How Image Recognition Apps Are Interacting With People To Create New Works Of Art

How Image Recognition Apps Are Interacting With People To Create New Works Of Art

How Image Recognition Apps Are Interacting With People To Create New Works Of Art

Art Works

Just because they can scan a picture, print it out, and put it online doesn’t mean they can’t, digitally, use it to expand creativity and understanding of style. A minimalist is getting a more abstract look with a crowd-sourced movement inspired by the creative work of actor Al Pacino. StudioA, a Peruvian startup, is making its mark in the Spanish Balearic Islands by capturing residents’ photos and turning them into EFA shapes using a basic cloud-based software program.

The company uses illustrations, some of which are by an artist, or expressions from different photographers, and transforms them into translucent cubes in a pixelated, ethereal style. The Al Pacino-inspired design that is used on menus at the organic restaurant Café Maestro has resulted in a spike in bookings.

StudioA creates physical, interactive virtual work for brands and individuals interested in exploring creative paths. At the pavilion at Milan’s Creativity Festival, in June, independent labels The Real World and Montague Publishing collaborated to create a digital works of art featuring members of an exclusive underground electronic rock band from the Philippines called Aedes Dumbo. These “photo-based, visual composition apps” can help advance a story, give shape to ideas, or even express a new perspective.

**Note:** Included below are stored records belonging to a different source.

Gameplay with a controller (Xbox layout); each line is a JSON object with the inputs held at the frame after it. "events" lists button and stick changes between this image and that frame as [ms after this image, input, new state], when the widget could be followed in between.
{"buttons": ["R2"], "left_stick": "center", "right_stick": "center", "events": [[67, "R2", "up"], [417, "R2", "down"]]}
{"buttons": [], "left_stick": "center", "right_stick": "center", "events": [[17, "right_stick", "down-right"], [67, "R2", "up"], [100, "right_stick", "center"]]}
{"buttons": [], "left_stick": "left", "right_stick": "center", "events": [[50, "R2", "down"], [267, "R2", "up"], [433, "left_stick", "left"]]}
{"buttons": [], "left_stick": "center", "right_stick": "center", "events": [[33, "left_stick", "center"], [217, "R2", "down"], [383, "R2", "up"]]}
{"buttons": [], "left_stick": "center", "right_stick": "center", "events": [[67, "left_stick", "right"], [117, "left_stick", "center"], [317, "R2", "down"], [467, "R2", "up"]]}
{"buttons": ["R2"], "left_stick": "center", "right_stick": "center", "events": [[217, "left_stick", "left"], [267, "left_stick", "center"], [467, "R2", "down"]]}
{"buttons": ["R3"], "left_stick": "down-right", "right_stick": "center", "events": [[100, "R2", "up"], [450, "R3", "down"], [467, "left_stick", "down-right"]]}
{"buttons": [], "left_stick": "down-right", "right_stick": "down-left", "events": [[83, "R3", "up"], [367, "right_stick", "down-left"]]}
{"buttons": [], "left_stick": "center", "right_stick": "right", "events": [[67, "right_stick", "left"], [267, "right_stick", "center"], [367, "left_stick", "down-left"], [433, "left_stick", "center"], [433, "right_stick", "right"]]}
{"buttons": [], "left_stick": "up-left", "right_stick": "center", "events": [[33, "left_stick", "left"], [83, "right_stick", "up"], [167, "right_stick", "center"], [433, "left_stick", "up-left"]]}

During one of its demos in Milan, StudioA showed us how a photograph can be transformed into a work of art.

Here are the principles they used.

1. Inventive Digital Photos = Additive/Subtractive Creative Work.

In order to make a statement, the photo has to be interesting visually. For example, if you want to paint with human blood, you have to begin with paint, not a body in a blender.

For the beauty shots, they felt they had to go for color and light: African Pride Coffee’s café (a sustainable type of coffee) had this unique aesthetic.

2. It’s all in the angles.

There were plenty of good opportunities for different, creative photos. We all get a little emotional when we’re framed in a picture, so change things up by taking the angle. If we’re getting an emotional response, we’ll automatically look a little strange, not comfortable.

In the white household of color and light, the mood shifted to a more contemplative look.

3. Experiment with Perspective.

By looking around, getting an image of how things happen within a home, change the depth. With these experimental photo apps, imagine more often what you’re going to see. The effect is sure to be stranger.